Episode Summary
Michael started Cendana Capital about 10 years ago with the idea for two lines of business: creating a “fund of funds” at the seed stage, and investing directly into the portfolio companies of its fund managers.
Cendana Capital has since become become one of the most active backers of new and emerging VC funds, and is an LP in top firms including Bowery Capital, Collaborative Fund, Forerunner Ventures, Founder Collective, Freestyle Capital, IA Ventures, Lerer Hippeau, MHS Capital, Susa Ventures, Uncork VC (fka SoftTech VC), K9 Ventures, Mucker Capital, Notation Capital, PivotNorth Capital, Rhapsody Venture Partners, Blackbird Ventures, ChinaRock Capital and dozens more.
In this episode of How I Raised It, Michael describes the struggles he faced raising his first funds and how he overcame them. Primarily, he explains his belief that a “fast no” is the preferred rejection, and how to get it (i.e. don’t set a deadline).
“I think if you push someone too hard, obviously, they'll just say ‘hey, it's not fit for us right now.’ But in reality, that's probably a better answer than just sitting around wondering if they're going to do anything,” he says.
“I would just try to articulate the reasons why it's important to know whether it's a fit or not.”
In his search for funding, Michael went after primarily endowments and foundations, and ended up getting connected with a family office in Philadelphia through a friend. That organization said it would give him up to $18 million to go and make commitments to funds, so he started doing just that. Soon after, the University of Texas became Cendana Capital’s largest investor.
In this episode, Michael also addresses what he’s looking for when being pitched by entrepreneurs and emerging venture managers.
“We do look at the networks of people, we really delve into where those nodes are, and you can imagine that we already have a lot of portfolio funds,” he says. “We also don't want to have a ton of overlap. So we're looking for groups that are complementary to the existing portfolio.”
How He Raised It
💰 Who: Michael Kim
💰 Company: Cendana Capital
💰 Where to find him: Twitter | LinkedIn
💰 Money quote: “We really like narratives. So it's not so much flipping through a [pitch] deck, because we'll have read through the deck already. It's really more about hearing their own founder journey.”
💰 Noteworthy: Michael says he always responds to people who reach out — regardless if it’s a cold email, LinkedIn message, direct message on Twitter, etc.
Capital Gains
[0:48] What he does 👉 Michael started Cendana Capital to do two things: create a “fund of funds” — aka raise capital then invest it in venture capital firms, specifically at the seed stage, and also invest directly into the portfolio companies of its fund managers.
[2:06] How it all started 👉 Even though it wasn’t what he went to undergrad for — he first wanted to pursue a career in international diplomacy — Michael ultimately went into banking. Once he had several years of experience, he formed Cendana Capital.
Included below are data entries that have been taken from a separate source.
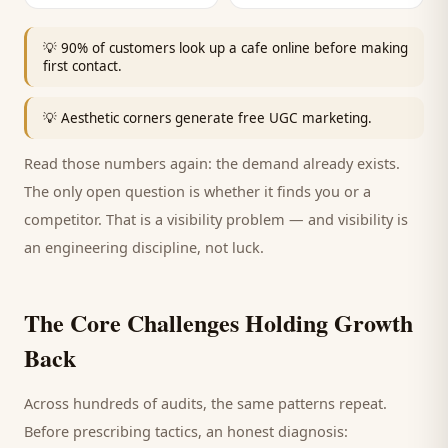
💡
90% of customers look up a cafe online before making
first contact.
💡
Aesthetic corners generate free UGC marketing.
Read those numbers again: the demand already exists.
The only open question is whether it finds you or a
competitor. That is a visibility problem — and visibility is
an engineering discipline, not luck.
The Core Challenges Holding Growth
Back
Across hundreds of audits, the same patterns repeat.
Before prescribing tactics, an honest diagnosis: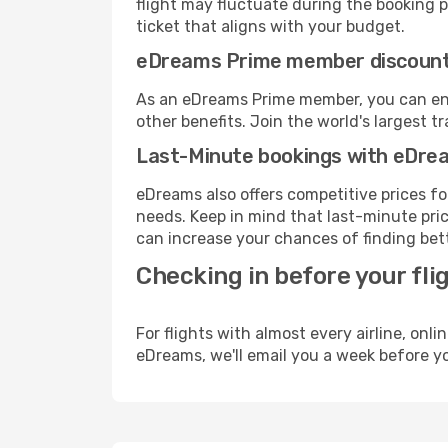
flight may fluctuate during the booking pr
ticket that aligns with your budget.
eDreams Prime member discoun
As an eDreams Prime member, you can enjo
other benefits. Join the world's larges
Last-Minute bookings with eDre
eDreams also offers competitive prices f
needs. Keep in mind that last-minute price
can increase your chances of finding bett
Checking in before your fli
For flights with almost every airline, on
eDreams, we'll email you a week before yo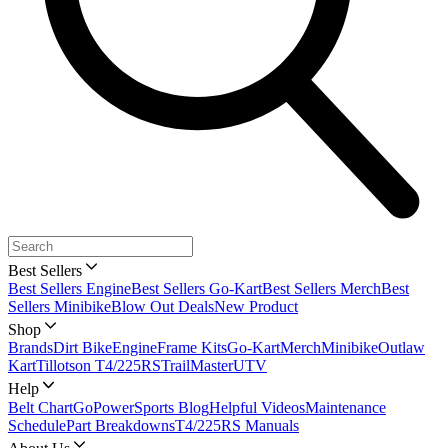
Best Sellers
Best Sellers Engine
Best Sellers Go-Kart
Best Sellers Merch
Best
Sellers Minibike
Blow Out Deals
New Product
Shop
Brands
Dirt Bike
Engine
Frame Kits
Go-Kart
Merch
Minibike
Outlaw
Kart
Tillotson T4/225RS
TrailMaster
UTV
Help
Belt Chart
GoPowerSports Blog
Helpful Videos
Maintenance
Schedule
Part Breakdowns
T4/225RS Manuals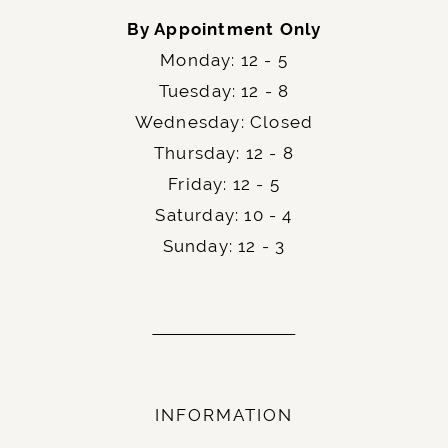
By Appointment Only
Monday: 12 - 5
Tuesday: 12 - 8
Wednesday: Closed
Thursday: 12 - 8
Friday: 12 - 5
Saturday: 10 - 4
Sunday: 12 - 3
INFORMATION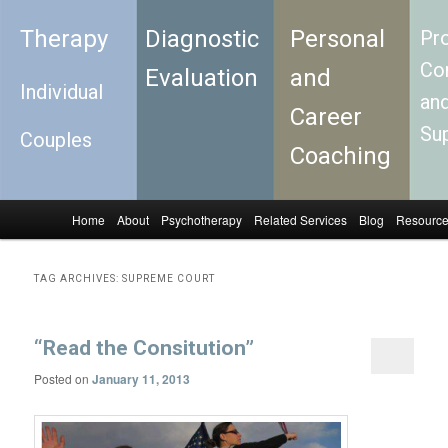
Therapy
Diagnostic
Personal
Pro
Con
Evaluation
and
Individual
an
Career
Su
Couples
Coaching
Home
About
Psychotherapy
Related Services
Blog
Resourc
Skip to primary content
Skip to secondary content
Main menu
TAG ARCHIVES:
SUPREME COURT
“Read the Consitution”
Posted on
January 11, 2013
[7:01] What he’s accomplished 👉 Michael says that when he started in 2010, there were probably 10 to 15 seed funds, whereas today, there's probably over 1,000 in the U.S. He believes his firm was one of the first to identify seed venture as “de facto early-stage venture,” and might have been the first to offer a vehicle for large institutional investors to access that space.
[7:42] Failure before success 👉 It wasn’t easy for Michael to raise capital. It took him more than 18 months to raise the first fund, and 99.99% of the people he pitched said no. But when a family office said they’d give him up to $18 million to go and make commitments to funds, everything changed.
[13:50] A “fast no” is always better 👉 It’s the unknown after a big pitch that causes the most stress, Michael argues, so he believes pushing for an answer as early as possible — even if the answer is “no.”
[18:08] The why behind his latest venture 👉 Michael and his team created the Cendana Nano fund, which is a $30 million fund. They started it to capture opportunities created by small funds.
[23:46] Fund managers need credibility to lead their investments 👉 “If you talk to our portfolio funds, they will say that the best source of deal flow is other founders,” Michael says, which he believes is because they can empathize with the founder journey.
[33:58] “The Social Network” changed everything 👉 Michael says Facebook’s story changed the stereotype of who can be a founder and how they go about doing it, so more young people believe they don’t have to go to a company like Morgan Stanley after graduating, they can just try to start their business right away.
[29:24] Don’t be afraid to reach out 👉 The philosophy of his firm, Michael says, is to take a meeting with anyone who emails them with a pitch (even though it might take a bit to get back to them), because you never know what people are going to bring to the table.
Top quotes from the episode:
“I actually raised a small pool of capital to provide me with runway. And so in a way, I raised my own seed round — I raised a million dollars.”
“If you're a new fund trying to raise capital, having a first close is very, very important because again, you're moving from a PowerPoint to being a real fund. So you're ultimately creating scarcity value.”
“For our main fund, we look for fund managers who have the credibility to lead their investments, because we think ownership is super important.”